Your instructions: Scan the listing for "Sandstrand" and copy out each line that has it.
◇ ◇ ◇ ◇ ◇
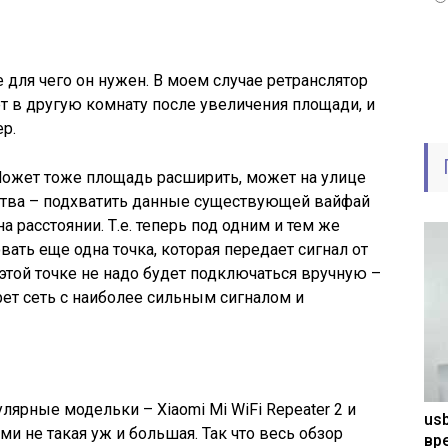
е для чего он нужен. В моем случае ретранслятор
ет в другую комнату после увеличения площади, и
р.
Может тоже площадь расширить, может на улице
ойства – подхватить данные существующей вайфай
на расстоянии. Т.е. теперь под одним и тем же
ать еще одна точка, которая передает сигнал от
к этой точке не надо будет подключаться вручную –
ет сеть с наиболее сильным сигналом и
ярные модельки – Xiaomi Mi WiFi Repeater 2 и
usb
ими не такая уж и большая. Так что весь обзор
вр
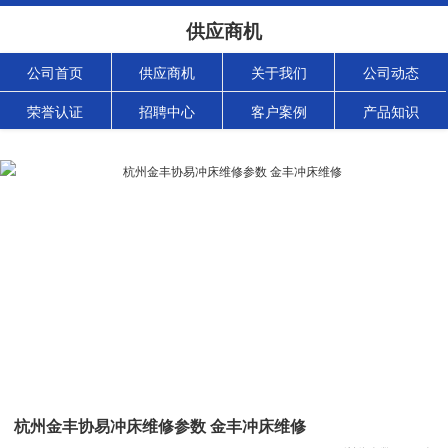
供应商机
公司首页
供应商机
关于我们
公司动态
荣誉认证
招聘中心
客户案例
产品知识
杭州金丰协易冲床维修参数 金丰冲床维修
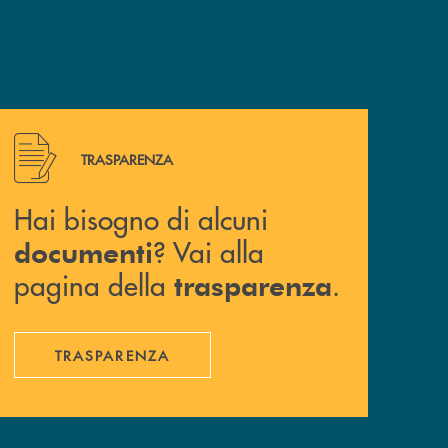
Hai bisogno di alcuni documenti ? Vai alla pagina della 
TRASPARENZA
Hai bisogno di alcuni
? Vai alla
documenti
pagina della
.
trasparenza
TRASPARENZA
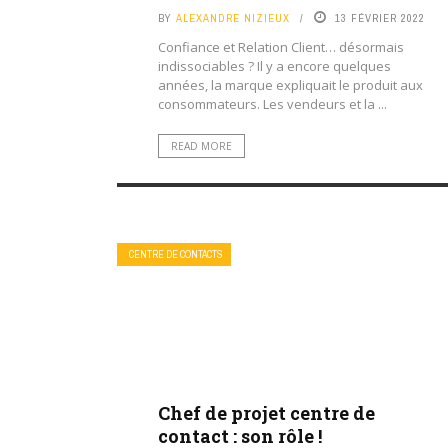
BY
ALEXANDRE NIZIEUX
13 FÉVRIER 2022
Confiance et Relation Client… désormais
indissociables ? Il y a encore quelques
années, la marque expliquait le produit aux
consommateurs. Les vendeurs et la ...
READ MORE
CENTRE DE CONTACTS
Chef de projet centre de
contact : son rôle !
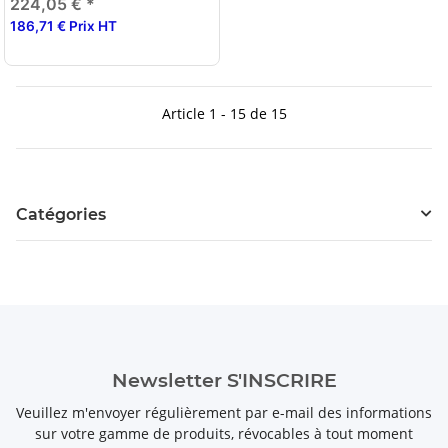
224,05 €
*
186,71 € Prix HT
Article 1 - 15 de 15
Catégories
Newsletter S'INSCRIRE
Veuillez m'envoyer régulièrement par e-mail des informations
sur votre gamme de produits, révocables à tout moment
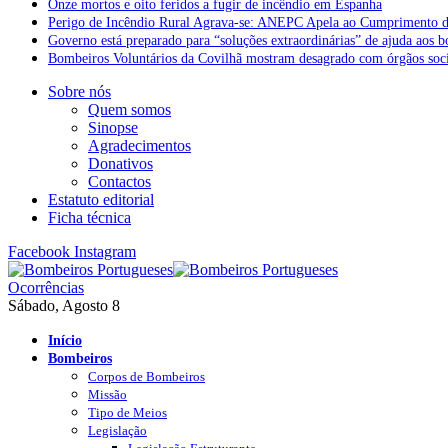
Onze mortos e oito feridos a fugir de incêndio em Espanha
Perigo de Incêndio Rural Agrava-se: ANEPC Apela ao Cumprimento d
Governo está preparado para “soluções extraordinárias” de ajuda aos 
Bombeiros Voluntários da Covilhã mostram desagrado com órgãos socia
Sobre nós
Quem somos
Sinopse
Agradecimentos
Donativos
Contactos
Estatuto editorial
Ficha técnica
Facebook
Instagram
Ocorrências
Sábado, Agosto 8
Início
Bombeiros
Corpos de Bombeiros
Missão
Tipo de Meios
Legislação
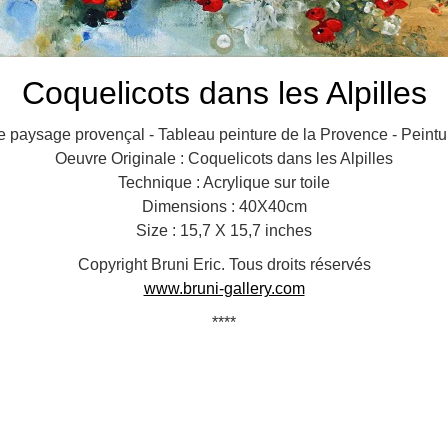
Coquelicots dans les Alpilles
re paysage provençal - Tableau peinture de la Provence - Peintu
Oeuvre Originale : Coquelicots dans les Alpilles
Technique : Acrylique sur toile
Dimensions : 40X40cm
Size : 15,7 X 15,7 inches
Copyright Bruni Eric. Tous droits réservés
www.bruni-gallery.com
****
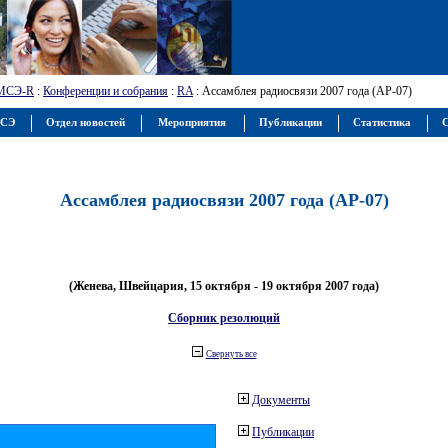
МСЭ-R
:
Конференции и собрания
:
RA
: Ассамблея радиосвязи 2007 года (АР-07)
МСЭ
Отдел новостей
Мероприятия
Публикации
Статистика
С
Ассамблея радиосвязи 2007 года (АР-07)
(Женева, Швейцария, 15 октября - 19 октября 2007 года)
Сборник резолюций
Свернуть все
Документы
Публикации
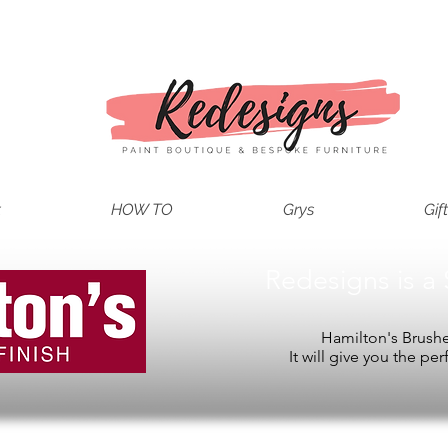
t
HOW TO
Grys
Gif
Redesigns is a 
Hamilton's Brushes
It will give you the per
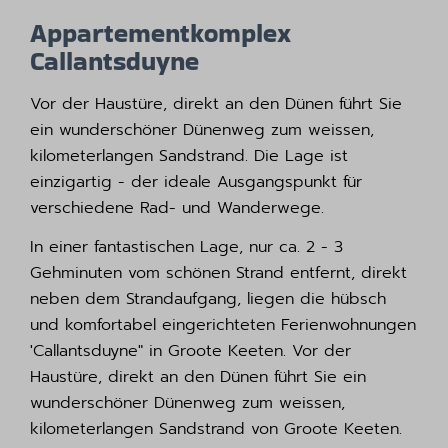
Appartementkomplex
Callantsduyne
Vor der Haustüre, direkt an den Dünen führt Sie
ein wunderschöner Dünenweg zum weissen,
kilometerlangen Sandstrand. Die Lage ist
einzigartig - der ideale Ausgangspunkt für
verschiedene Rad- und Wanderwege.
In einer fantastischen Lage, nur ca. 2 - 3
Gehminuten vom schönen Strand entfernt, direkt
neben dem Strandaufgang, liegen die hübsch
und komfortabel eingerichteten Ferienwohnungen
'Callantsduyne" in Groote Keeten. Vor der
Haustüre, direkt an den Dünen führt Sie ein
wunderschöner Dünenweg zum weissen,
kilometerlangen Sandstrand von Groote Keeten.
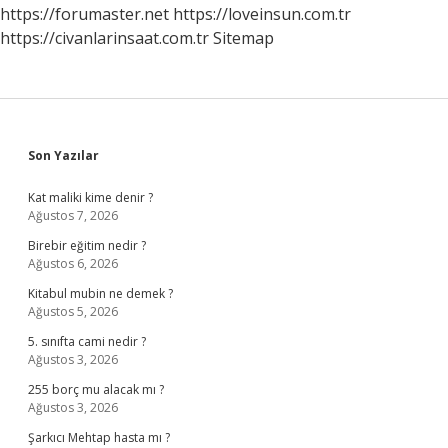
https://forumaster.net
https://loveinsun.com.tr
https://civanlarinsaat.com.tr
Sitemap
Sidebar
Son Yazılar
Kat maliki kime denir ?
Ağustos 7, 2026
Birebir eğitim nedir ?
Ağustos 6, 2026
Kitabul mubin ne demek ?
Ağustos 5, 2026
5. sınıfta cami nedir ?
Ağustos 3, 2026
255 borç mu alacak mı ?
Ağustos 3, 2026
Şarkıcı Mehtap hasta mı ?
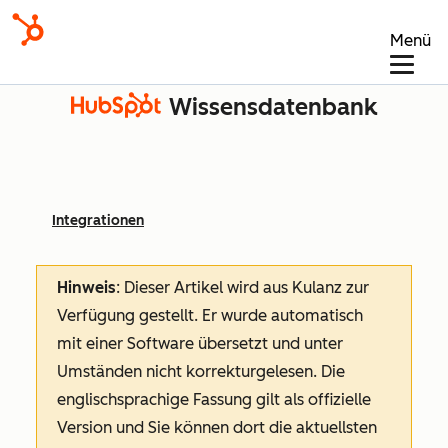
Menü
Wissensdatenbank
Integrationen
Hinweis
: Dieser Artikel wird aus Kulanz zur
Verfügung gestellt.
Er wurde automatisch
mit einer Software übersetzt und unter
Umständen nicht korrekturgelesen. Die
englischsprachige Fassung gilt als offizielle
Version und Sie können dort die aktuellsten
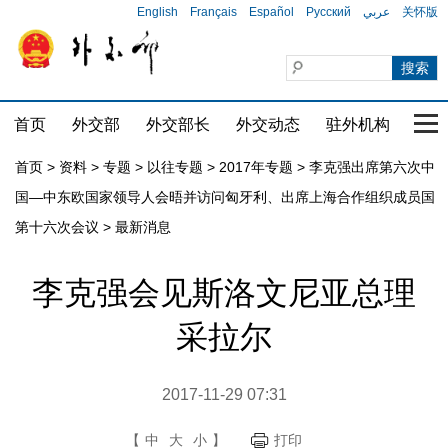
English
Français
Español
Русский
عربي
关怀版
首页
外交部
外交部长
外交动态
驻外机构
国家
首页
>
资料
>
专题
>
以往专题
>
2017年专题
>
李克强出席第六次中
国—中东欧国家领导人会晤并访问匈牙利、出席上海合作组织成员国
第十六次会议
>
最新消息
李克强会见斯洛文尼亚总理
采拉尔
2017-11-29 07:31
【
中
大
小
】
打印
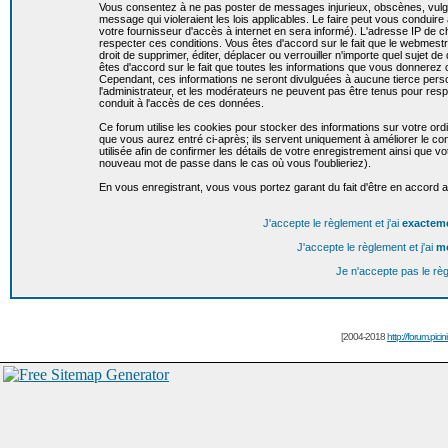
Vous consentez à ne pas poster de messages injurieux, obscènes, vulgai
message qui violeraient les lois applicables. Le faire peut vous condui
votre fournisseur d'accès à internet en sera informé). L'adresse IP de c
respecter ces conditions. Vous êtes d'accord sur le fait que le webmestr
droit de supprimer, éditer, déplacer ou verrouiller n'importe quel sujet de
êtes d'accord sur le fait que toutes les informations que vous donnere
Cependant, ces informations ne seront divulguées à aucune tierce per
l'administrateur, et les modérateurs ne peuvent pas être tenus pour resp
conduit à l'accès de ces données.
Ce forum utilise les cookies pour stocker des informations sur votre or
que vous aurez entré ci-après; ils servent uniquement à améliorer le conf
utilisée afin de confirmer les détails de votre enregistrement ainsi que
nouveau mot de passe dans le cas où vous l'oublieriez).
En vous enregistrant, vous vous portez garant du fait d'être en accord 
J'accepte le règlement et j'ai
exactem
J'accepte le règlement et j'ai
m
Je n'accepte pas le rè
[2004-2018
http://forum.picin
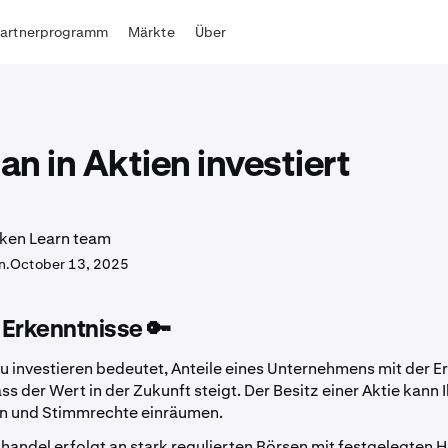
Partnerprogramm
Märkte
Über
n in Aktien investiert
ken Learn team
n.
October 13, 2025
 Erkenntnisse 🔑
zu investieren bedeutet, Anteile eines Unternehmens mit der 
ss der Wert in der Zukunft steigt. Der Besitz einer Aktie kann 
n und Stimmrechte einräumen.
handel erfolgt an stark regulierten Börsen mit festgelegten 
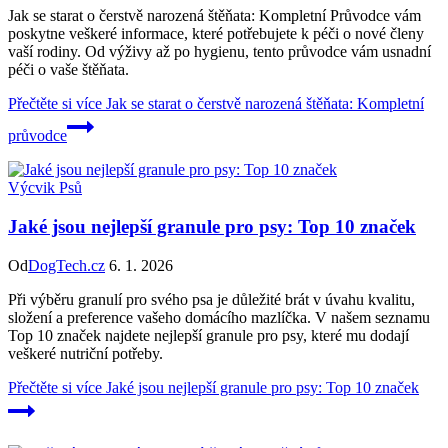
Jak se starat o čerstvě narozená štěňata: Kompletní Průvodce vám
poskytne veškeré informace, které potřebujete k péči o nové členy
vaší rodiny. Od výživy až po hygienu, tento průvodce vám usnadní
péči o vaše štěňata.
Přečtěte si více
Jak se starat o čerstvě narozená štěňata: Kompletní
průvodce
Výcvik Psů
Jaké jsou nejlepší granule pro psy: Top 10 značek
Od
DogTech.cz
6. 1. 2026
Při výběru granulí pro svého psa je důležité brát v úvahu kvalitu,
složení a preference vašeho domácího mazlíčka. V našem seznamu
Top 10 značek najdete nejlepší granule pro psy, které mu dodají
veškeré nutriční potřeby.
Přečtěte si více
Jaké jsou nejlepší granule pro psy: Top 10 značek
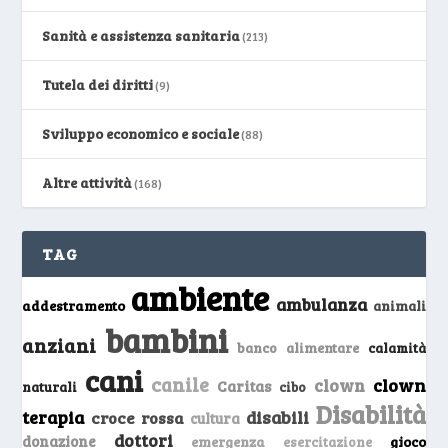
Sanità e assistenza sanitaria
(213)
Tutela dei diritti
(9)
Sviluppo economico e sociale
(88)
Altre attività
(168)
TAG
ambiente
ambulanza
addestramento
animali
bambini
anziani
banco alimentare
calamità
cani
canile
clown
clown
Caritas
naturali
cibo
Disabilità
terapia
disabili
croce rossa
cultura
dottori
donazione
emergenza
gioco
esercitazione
◇ ◇ ◇ ◇ ◇
Reply:
kilometerlangen Sandstrand. Die Lage ist
kilometerlangen Sandstrand von Groote Keeten.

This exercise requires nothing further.